At the 2022 auction, Varma, watching on TV in his hotel room, could barely believe the bidding contest over him. MI, Chennai Super Kings, Sunrisers Hyderabad and Rajasthan Royals all placed bids on the 19-year-old.
“My Ranji seniors were in my hotel room with me. I was very nervous,” Varma said. “The first bids came from SRH and RR and when MI finally entered at ₹65 lakh, it felt so good.” MI was always where Varma wanted to go, and he got his wish when the others conceded to MI’s ₹1.7 crore bid.
“Rohit (Sharma) bhai and Sachin (Tendulkar) sir have been my favourites since childhood,” said Varma.
The IPL had thus uplifted the life of yet another cricketer with humble beginnings, offering him his first life-changing paycheck.
“The first two-three years of my playing days were very difficult,” Varma said. “We were poor. I would see my father work so hard, day and night without complaining. He would still support me every way possible. I would use only one bat, thread it and use fibre tapes and somehow manage. A new bat would cost ₹8,000-10,000, which was quite expensive for us.”
That MI would go big for Varma was a decision made carefully by their scouting team and coaching staff—there is an internal video where head coach Mahela Jayawardena can be heard raving about Varma’s batting abilities. All-round T20 skills come naturally to the Suresh Raina fan.

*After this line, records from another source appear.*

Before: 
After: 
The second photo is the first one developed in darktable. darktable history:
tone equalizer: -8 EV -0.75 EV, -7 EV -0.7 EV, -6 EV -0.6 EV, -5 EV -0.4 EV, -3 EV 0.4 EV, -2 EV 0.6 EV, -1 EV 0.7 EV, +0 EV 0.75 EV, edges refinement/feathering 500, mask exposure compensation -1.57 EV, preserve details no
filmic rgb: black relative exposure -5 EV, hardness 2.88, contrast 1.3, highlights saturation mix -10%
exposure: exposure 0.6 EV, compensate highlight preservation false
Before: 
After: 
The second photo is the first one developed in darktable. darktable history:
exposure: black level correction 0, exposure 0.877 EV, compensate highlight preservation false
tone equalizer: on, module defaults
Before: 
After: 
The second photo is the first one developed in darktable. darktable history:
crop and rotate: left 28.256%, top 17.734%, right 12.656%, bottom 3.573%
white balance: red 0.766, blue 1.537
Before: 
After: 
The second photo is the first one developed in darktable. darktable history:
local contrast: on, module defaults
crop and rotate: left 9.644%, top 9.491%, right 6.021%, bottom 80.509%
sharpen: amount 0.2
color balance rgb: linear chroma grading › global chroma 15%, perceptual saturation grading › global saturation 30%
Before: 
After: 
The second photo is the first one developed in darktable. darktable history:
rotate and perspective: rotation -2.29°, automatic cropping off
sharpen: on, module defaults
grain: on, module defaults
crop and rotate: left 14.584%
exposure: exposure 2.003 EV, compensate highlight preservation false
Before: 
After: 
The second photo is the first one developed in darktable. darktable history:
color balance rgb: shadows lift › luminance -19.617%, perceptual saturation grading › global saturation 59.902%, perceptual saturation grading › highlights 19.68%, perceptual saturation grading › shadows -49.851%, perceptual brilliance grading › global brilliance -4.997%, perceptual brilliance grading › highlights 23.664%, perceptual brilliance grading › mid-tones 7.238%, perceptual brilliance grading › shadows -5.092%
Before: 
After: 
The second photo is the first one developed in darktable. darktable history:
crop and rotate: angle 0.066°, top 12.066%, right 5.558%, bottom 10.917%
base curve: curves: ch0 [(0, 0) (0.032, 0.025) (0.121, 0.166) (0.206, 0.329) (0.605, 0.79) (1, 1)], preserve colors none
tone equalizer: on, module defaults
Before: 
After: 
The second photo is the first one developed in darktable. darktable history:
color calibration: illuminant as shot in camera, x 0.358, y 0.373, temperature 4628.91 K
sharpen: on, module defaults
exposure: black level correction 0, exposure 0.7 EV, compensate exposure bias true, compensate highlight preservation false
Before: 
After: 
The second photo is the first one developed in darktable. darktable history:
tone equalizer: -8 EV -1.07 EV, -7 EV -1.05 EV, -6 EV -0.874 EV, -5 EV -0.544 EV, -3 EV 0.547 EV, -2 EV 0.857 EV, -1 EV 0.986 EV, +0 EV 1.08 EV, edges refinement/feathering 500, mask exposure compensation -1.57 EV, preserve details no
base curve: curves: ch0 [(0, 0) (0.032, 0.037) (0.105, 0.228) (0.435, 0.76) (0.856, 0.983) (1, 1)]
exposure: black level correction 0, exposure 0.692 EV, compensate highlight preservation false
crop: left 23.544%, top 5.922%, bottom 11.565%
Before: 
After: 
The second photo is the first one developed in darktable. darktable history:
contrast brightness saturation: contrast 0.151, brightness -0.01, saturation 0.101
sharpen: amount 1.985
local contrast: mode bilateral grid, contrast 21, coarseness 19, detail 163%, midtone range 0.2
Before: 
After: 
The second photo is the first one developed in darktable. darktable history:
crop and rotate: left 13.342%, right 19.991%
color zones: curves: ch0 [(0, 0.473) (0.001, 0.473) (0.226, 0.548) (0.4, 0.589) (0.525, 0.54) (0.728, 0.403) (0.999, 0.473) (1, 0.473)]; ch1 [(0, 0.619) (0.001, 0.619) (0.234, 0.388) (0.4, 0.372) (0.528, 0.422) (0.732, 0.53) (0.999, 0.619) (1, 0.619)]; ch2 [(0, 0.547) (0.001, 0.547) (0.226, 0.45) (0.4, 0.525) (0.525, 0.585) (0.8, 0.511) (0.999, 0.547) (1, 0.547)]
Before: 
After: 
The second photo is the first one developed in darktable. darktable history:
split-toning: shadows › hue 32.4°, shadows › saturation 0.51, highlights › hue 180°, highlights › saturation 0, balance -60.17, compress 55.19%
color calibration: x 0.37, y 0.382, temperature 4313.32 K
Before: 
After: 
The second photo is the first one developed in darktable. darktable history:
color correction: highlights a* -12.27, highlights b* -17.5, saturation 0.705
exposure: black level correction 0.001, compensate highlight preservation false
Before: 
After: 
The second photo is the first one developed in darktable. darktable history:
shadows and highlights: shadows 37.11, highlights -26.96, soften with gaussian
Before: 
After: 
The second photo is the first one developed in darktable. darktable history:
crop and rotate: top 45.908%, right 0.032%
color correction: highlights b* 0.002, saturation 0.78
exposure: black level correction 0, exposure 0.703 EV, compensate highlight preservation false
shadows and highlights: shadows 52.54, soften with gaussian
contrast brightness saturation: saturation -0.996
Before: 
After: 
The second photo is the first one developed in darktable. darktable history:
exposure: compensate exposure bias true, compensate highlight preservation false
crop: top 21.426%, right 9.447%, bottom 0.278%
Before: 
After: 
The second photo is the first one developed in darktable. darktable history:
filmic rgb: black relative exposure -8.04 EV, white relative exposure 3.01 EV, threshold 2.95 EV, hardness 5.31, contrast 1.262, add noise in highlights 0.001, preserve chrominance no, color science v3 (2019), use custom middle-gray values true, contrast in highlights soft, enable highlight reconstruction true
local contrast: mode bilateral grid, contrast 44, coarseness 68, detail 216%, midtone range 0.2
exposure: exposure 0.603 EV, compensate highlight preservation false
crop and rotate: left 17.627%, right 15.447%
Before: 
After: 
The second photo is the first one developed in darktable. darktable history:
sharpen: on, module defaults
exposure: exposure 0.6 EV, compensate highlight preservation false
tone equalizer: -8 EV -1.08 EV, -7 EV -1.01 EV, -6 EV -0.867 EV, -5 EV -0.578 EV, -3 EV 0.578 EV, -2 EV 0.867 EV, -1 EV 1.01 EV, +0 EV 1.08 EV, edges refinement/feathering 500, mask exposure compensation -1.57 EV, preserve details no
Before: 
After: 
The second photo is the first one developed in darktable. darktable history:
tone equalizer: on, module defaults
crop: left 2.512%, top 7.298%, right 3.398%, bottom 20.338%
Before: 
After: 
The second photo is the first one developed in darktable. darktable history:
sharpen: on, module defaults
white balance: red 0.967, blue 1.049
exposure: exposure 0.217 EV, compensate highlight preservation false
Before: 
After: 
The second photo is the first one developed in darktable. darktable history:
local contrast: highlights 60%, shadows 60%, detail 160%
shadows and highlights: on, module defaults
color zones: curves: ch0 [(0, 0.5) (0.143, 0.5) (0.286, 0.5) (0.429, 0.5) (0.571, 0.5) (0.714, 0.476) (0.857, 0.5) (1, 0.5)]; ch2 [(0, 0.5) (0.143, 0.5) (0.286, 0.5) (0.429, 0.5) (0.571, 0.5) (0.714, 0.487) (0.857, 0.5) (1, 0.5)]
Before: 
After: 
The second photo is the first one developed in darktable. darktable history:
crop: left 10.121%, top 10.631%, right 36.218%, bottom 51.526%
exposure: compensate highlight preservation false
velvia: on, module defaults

“From childhood, I used to watch Suresh bhaiya whether it was his batting, bowling or fielding,” Varma said. “I used to copy everything about him. That’s why I became a left-handed batter.” Varma is otherwise right-handed, and bowls off-spin.
Bayash recalls how Varma would pester him about meeting Raina, so Bayash called a friend who was also a coach and arranged for Varma to meet his hero.
“It was the early days of IPL and was the eve of a Deccan Chargers-CSK match,” Bayash said. “When he finally got to meet him, he kept looking at Raina. He was so happy that he forgot to take a photo with him.”